Der Apotheker und die bittere Pille
20.02.2025 GstaadIm Dezember 2022 wurde die Gstaaderhof Pharmacy während sieben Monaten vom Kanton geschlossen. Bis heute befürchtet der Inhaber Emad Sabry, dass «man» denken könnte, hinter der damaligen Schliessung stünde unethisches oder rechtlich nicht einwandfreies ...
Im Dezember 2022 wurde die Gstaaderhof Pharmacy während sieben Monaten vom Kanton geschlossen. Bis heute befürchtet der Inhaber Emad Sabry, dass «man» denken könnte, hinter der damaligen Schliessung stünde unethisches oder rechtlich nicht einwandfreies Verhalten. Jetzt will er aufklären.
KEREM S. MAURER
Emad Sabry liebt seinen Beruf. Oft ist der gebürtige Ägypter noch lange nach Geschäftsschluss in seiner Apotheke anzutreffen, und für seine Kundinnen und Kunden ist er praktisch uneingeschränkt erreichbar. Doch als ägyptischer Apotheker hat er es in der Schweiz nicht leicht, weil ihn seine Diplome hier nur als abhängiger Apotheker ausweisen. Laut der Gesundheits-, Sozial und Integrationsdirektion (GSI) ist eine Anerkennung ausländischer Diplome nur möglich, wenn zwischen der Schweiz und dem betreffenden Staat ein bilaterales Abkommen über die gegenseitige Anerkennung von Diplomen besteht.

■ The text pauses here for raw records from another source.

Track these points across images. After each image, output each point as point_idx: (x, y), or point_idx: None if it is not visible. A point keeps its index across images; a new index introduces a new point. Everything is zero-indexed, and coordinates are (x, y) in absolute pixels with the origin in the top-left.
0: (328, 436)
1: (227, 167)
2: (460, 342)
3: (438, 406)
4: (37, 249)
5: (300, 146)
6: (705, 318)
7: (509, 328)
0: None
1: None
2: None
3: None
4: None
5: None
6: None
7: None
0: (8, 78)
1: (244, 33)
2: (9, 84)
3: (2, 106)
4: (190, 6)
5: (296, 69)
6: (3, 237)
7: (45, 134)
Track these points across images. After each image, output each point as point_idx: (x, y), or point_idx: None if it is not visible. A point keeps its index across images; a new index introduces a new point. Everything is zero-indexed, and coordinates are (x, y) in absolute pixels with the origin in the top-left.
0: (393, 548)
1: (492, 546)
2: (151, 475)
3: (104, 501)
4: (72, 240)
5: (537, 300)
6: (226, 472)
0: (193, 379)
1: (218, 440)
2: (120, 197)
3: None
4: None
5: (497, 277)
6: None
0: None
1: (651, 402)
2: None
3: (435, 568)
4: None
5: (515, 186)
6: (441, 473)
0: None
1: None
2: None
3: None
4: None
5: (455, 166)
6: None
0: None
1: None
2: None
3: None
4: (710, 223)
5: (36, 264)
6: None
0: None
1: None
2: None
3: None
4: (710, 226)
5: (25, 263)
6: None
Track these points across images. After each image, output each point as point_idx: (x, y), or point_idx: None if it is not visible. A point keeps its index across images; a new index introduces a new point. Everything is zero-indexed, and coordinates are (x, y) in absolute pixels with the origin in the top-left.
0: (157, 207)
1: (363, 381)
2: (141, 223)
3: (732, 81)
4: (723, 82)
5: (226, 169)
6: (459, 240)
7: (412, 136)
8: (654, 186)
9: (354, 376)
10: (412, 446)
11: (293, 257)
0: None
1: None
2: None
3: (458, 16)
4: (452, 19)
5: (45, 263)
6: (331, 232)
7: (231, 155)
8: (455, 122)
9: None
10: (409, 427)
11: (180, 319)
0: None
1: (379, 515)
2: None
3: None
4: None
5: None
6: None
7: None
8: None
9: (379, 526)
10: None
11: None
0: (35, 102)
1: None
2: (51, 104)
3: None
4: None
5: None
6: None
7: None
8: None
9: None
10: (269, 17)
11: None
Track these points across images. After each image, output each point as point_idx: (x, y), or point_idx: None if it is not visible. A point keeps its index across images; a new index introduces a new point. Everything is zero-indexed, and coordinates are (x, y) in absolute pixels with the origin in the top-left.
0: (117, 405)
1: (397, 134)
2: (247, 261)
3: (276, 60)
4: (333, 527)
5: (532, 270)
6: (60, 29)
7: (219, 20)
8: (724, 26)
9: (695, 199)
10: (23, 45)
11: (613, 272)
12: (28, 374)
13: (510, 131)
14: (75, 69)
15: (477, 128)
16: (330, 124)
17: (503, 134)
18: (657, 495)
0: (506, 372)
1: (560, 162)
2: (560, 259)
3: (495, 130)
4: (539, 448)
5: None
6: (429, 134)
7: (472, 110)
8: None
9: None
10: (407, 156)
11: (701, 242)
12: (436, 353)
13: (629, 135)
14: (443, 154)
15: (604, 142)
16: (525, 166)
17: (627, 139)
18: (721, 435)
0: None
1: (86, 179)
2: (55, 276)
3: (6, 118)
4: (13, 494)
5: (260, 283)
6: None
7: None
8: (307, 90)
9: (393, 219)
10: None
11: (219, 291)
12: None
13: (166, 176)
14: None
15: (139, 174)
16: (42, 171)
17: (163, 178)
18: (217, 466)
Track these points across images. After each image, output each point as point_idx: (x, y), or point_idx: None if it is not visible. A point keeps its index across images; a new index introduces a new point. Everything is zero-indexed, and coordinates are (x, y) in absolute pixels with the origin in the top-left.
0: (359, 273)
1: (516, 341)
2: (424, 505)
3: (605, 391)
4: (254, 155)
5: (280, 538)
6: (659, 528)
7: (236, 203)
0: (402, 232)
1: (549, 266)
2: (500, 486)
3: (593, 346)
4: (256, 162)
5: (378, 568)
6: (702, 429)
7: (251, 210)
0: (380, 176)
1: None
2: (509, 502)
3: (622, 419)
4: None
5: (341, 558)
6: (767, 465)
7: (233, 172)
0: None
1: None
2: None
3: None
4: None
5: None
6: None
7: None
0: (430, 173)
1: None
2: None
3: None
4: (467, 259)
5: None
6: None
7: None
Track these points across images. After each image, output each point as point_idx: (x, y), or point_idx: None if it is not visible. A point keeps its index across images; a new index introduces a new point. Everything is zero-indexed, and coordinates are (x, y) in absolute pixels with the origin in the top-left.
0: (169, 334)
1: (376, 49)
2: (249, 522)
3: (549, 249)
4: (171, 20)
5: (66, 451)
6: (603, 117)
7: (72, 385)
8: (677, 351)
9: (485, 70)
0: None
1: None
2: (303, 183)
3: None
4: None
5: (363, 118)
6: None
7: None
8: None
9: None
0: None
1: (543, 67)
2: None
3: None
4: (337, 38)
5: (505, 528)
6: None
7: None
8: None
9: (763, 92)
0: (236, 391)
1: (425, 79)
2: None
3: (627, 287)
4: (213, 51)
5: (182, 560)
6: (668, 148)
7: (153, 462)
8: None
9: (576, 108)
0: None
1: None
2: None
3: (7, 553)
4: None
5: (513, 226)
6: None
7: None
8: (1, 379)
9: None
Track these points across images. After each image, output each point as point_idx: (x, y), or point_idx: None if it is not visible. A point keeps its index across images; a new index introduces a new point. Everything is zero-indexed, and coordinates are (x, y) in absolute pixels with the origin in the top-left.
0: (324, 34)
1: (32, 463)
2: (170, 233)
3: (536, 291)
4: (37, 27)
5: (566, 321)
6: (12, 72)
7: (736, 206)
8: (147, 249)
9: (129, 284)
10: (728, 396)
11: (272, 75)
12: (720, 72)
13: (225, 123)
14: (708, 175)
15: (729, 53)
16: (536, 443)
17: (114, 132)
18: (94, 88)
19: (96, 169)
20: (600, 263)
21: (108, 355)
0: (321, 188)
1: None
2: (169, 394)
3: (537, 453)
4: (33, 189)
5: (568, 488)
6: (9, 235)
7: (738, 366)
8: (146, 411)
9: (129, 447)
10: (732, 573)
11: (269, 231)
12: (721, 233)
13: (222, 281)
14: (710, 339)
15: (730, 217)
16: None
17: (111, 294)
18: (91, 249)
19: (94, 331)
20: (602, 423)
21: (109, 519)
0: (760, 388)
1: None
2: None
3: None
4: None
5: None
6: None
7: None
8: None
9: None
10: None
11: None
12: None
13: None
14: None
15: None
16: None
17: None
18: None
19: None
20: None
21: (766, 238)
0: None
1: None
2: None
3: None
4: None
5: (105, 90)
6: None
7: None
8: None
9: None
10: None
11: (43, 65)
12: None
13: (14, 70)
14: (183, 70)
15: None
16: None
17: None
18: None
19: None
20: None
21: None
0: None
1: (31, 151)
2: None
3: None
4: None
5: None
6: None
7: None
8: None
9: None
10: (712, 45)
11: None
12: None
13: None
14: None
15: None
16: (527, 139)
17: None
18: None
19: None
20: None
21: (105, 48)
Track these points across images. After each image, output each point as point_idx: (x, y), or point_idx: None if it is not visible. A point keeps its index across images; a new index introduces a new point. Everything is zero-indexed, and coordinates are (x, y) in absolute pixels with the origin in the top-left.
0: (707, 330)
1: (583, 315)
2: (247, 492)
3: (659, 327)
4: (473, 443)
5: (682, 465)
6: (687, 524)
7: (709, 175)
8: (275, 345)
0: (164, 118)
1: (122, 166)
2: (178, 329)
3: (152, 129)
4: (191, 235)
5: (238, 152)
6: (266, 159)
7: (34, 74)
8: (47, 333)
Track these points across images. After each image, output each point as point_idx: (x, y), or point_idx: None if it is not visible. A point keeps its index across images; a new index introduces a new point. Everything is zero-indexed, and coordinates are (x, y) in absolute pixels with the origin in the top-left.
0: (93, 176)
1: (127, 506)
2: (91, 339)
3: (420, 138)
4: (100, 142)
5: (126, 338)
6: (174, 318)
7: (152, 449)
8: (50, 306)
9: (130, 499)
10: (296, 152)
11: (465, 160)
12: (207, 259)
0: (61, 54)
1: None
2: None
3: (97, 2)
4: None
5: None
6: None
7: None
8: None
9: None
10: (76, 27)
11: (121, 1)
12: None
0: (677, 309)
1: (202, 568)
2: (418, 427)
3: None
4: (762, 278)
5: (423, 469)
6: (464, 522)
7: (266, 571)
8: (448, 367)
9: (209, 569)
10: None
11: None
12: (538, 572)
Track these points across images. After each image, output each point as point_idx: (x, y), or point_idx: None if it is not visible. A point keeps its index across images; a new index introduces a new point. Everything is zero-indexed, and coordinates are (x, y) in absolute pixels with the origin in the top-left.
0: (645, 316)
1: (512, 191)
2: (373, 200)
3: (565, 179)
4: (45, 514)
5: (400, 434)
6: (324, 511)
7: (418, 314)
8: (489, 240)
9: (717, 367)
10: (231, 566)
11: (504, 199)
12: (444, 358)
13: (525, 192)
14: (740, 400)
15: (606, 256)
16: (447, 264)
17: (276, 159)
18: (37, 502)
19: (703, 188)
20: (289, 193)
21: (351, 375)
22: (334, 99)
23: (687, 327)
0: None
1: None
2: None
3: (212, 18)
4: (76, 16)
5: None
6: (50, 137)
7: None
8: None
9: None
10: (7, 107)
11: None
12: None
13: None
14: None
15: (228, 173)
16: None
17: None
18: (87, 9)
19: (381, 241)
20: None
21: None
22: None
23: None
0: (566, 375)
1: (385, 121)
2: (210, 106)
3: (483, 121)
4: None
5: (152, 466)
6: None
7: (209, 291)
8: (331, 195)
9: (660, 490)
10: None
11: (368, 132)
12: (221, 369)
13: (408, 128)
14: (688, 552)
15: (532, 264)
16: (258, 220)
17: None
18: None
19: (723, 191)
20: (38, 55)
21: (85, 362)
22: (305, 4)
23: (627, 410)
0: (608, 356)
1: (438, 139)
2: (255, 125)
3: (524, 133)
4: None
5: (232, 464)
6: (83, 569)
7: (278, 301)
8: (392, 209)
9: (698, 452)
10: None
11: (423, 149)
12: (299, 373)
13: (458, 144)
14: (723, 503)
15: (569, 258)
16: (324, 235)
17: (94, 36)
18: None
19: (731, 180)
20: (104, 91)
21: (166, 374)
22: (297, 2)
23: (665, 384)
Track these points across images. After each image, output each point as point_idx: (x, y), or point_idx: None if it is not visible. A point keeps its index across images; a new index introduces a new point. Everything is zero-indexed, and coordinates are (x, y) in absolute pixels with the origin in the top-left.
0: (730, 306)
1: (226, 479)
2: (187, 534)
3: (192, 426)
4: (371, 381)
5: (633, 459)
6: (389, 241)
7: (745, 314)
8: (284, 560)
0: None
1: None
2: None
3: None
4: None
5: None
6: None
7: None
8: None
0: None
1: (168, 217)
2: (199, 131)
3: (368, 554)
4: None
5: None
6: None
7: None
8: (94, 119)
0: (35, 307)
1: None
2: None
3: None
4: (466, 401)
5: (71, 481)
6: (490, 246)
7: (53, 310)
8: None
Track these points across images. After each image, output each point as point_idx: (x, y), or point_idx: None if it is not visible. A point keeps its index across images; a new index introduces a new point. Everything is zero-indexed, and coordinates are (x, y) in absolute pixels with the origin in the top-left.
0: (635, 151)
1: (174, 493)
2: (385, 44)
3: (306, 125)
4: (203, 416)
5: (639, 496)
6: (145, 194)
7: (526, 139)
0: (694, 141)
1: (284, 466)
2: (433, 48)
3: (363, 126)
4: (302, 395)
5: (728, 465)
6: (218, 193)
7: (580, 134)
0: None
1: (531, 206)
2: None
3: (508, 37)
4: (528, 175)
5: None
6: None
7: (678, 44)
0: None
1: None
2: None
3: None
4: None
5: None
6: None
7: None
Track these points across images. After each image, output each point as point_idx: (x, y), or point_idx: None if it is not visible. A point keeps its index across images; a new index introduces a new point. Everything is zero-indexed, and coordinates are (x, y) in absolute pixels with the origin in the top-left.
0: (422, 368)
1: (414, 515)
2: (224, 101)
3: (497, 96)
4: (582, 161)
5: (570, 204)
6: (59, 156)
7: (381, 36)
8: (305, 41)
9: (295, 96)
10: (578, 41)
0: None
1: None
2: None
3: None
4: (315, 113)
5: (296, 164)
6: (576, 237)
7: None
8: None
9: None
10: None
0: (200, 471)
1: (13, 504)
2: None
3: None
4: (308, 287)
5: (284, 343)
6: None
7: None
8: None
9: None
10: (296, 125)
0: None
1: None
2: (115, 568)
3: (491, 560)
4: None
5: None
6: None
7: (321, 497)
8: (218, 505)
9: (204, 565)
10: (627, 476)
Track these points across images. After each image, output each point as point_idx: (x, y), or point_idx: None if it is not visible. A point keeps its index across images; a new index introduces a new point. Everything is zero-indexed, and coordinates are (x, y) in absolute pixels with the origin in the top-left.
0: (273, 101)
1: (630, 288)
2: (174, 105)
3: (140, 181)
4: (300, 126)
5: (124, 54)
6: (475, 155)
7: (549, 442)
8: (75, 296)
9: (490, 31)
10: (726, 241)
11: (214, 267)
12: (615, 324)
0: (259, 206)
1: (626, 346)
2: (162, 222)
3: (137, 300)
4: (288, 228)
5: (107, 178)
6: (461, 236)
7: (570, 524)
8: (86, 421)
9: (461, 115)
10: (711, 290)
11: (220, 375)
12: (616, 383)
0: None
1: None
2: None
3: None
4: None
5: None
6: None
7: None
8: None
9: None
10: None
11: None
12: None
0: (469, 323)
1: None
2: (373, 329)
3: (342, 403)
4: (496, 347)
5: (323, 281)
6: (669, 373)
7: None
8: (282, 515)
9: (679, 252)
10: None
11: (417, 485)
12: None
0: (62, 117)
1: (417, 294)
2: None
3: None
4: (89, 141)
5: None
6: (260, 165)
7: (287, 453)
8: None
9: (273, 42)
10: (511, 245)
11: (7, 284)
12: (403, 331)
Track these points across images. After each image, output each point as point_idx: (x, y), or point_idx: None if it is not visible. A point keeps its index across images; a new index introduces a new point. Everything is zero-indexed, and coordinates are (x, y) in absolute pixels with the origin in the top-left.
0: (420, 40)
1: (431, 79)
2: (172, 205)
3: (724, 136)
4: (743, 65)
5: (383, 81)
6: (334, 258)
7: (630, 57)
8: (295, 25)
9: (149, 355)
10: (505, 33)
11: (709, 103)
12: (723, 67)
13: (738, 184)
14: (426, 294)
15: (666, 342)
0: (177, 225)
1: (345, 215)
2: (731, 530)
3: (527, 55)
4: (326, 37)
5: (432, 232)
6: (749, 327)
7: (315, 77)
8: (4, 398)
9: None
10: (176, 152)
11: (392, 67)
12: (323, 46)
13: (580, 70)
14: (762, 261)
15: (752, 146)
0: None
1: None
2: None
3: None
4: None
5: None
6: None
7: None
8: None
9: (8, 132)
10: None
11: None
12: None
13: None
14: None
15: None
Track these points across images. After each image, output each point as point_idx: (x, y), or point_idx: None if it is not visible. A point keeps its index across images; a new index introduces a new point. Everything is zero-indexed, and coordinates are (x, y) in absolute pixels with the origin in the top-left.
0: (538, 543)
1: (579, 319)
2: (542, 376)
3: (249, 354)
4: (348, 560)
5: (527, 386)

Doch ein solches Abkommen gibt es mit Ägypten nicht. Sabry erzählt, als er 1983 in die Schweiz kam, habe man ihm erklärt, er müsse Schweizer Staatsbürger sein, um das eidgenössische Apothekerdiplom zu erhalten. Eine Voraussetzung, die sich bei einer Einbürgerung Sabrys von selbst erfüllt hätte. Doch dafür hätte der ägyptischitalienische Doppelbürger eine der beiden Staatsbürgerschaften aufgegeben müssen. Doch dazu war Sabry nicht bereit. Und da er damals ohnehin nicht mit dem Gedanken gespielt hatte, eine eigene Apotheke zu führen, unternahm er keine weiteren Anstrengungen, das eidgenössische Apothekerdiplom zu bekommen.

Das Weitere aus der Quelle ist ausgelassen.